# 74 year old bulk carrier changes hands



## Andrew Craig-Bennett (Mar 13, 2007)

My eye was caught by this item in "Splash 24/7":

http://splash247.com/algoma-central-seals-deal-to-buy-four-lakers-from-american-steamship-company/

I wonder if the SS _"American Victory"_ is the very last of the wartime tanker conversions? She was a "T3", not a "T2" - I think that T3s were a bit bigger. 

She has spent most of her life as Oglebay Norton's _"Middletown"_, and she was only 39 years old when she was converted to self unloading...

There's an article about her long, and occasionally rather too exciting, life, here:

http://www.boatnerd.com/pictures/fleet/amvictory.htm


----------



## Cisco (Jan 29, 2007)

According to Wiki one of her sisters is still trading on the lakes.... 

T3s seem to have been a bit of a mixed bag...some bigger and some smaller than T2s. This one started as one of the smaller ( 501' o'all ) ones.... same size as the last 4 built in 1949/50 for Niarchos' A-C Tanker Corp and put on charter with Stanvac for the term of their natural..... which wasn't very long.

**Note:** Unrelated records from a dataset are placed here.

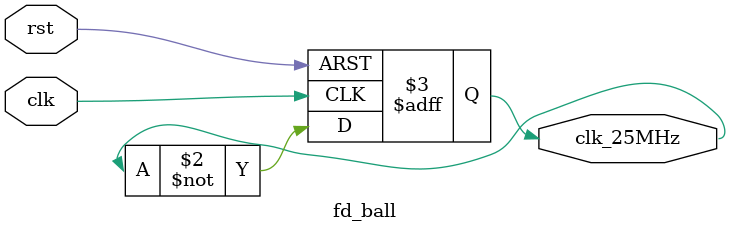
<source format=v>
module fd_ball(
    input      clk,  // 50MHz input clk
    input      rst,
    output reg clk_25MHz // 25MHz
);

always @(posedge clk or posedge rst) begin
    if (rst) begin
        clk_25MHz <= 0;
    end else begin
        clk_25MHz <= ~clk_25MHz;  // 在每個輸入時鐘的上升沿翻轉輸出時鐘的狀態
    end
end

endmodule

</source>
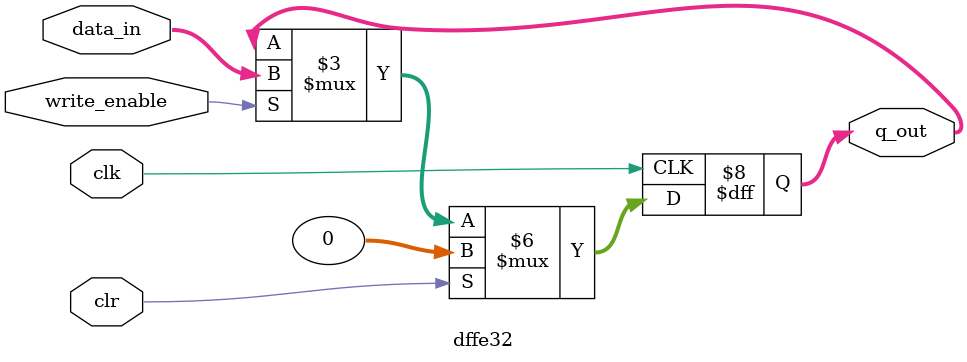
<source format=v>


module dffe32(
  data_in,write_enable,clk,clr,q_out
);

    //------------------------- Interface description  -----------------------------
    //32-bit data input
    input   [31:0] data_in;
    //32-bit data output
    output  [31:0] q_out;
    //clk is posedge triggered clock, clr is synchronized clear signal,
    //write is enabled when write_enable is one.
    input   clk,clr,write_enable;
    reg     [31:0] q_out;

    //--------------------------    Module implementation  -------------------------
    //clock is posedge triggered.    
    always @ (posedge clk)
    //synchronized clear signal.
        if (clr==1) begin
          q_out <= 0 ;
        end
        else begin
    //write enable if write_enable is high.
          if (write_enable) q_out <= data_in ;
        end
endmodule // dffe32
</source>
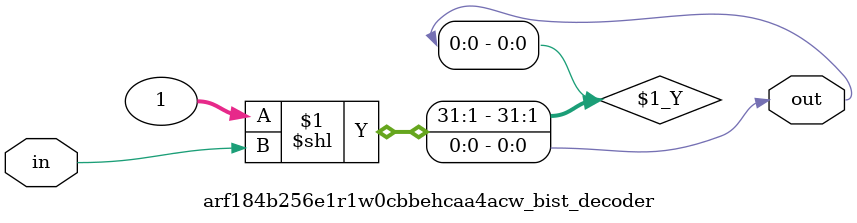
<source format=sv>

`ifndef ARF184B256E1R1W0CBBEHCAA4ACW_BIST_DECODER_SV
`define ARF184B256E1R1W0CBBEHCAA4ACW_BIST_DECODER_SV

module arf184b256e1r1w0cbbehcaa4acw_bist_decoder # (
  parameter IN_WIDTH  = 1,
  parameter OUT_WIDTH = 1
)
(
  input  logic [IN_WIDTH-1:0]  in,
  output logic [OUT_WIDTH-1:0] out
);
  
  assign out = 'b1 << in;

endmodule // arf184b256e1r1w0cbbehcaa4acw_bist_decoder

`endif // ARF184B256E1R1W0CBBEHCAA4ACW_BIST_DECODER_SV
</source>
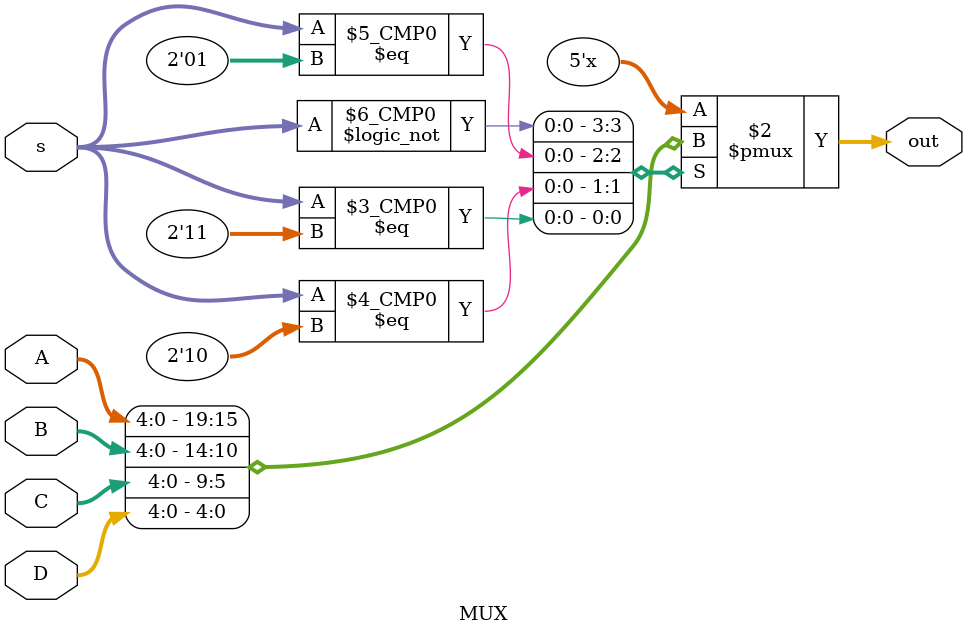
<source format=v>
module MUX(A, B, C, D, s, out);
input [4:0] A, B, C, D;
input [1:0] s;
output reg [4:0] out;

always@(s, A, B, C, D)
begin
case(s)
	2'b00 : out = A;
	2'b01 : out = B;
	2'b10 : out = C;
	2'b11 : out = D;
endcase
end

endmodule

</source>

Most were steam turbine rather than turbo-electric. Other notable diff was the bar stem.......


----------



## lakercapt (Jul 19, 2005)

Algoma will opeate the Buffallo and Adam E Cornerlious as the boats that are to replace the River class will not be here till next year. The two they will probably replace Algoway and Algorail are near the end of their working life. I think the Algoway is on is last trips now. These boats were really hard workers (from personal experiance) and salt and clinker has taken its tolll. Sorry to see them go!!!


----------



## Erimus (Feb 20, 2012)

Impressive history,thanks for the information.
Are there any T2's left anywhere working??

geoff


----------